Excerpt provided:
Both salt and fresh water crayfish are taken in large quantities. The latter, which are very large, are almost invariably captured by the women, who have to dive for them, and the former are taken in traps baited with flesh, much like our own lobster-pots. Birds are almost always caught by calling them with the voice, or by using a decoy bird. The apteryx, or kiwi-kiwi, is taken by the first of these methods. It is of nocturnal habits, and is seldom seen, never venturing out of its haunts by day. It is very thinly scattered, living in pairs, and each pair inhabiting a tolerably large district. At night it creeps out of its dark resting-place among the ferns, where it has been sleeping throughout the day, and sets off in search of worms, grubs, and other creatures, which it scratches out of the ground with its powerful feet. During the night it occasionally utters its shrill cry; that of the male being somewhat like the words “hoire, hoire, hoire,” and that of the female like “ho, ho, ho.”

Exercise description:
In the passage on crayfish and bird catching, what does the text say about the kiwi's habits that accounts for it seldom being seen?

Saved data entries:
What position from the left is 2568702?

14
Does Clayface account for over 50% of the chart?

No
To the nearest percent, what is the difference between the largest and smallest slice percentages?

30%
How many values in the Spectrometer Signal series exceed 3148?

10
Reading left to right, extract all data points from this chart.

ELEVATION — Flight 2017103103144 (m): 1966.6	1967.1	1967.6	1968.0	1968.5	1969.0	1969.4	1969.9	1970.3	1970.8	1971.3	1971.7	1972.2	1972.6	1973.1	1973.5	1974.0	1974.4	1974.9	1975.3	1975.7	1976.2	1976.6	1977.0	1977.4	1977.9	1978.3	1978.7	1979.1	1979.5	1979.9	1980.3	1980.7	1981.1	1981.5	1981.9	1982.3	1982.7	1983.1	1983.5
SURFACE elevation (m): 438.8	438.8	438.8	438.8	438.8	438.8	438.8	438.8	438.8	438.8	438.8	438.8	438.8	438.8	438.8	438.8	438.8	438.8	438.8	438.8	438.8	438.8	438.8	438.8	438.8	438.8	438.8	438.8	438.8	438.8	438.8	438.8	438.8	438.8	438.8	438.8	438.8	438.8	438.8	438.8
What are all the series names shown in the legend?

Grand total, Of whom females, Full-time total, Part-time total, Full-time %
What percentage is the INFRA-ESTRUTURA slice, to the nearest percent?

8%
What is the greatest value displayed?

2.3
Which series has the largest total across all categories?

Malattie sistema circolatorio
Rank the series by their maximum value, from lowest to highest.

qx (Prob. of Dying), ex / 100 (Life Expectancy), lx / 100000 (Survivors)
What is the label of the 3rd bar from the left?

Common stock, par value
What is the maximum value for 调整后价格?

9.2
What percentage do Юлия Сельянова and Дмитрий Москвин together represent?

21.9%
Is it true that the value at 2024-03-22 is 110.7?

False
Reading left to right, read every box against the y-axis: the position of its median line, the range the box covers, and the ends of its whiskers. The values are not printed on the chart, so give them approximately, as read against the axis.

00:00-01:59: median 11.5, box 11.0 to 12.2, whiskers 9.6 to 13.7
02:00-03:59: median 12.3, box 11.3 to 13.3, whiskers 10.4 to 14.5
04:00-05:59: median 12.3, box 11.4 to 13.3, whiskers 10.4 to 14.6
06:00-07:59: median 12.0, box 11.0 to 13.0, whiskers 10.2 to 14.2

Solution to the problem:
The kiwi is nocturnal and never leaves its haunts by day. It sleeps through the day in dark resting places among the ferns and comes out only at night to search for worms, grubs, and other creatures.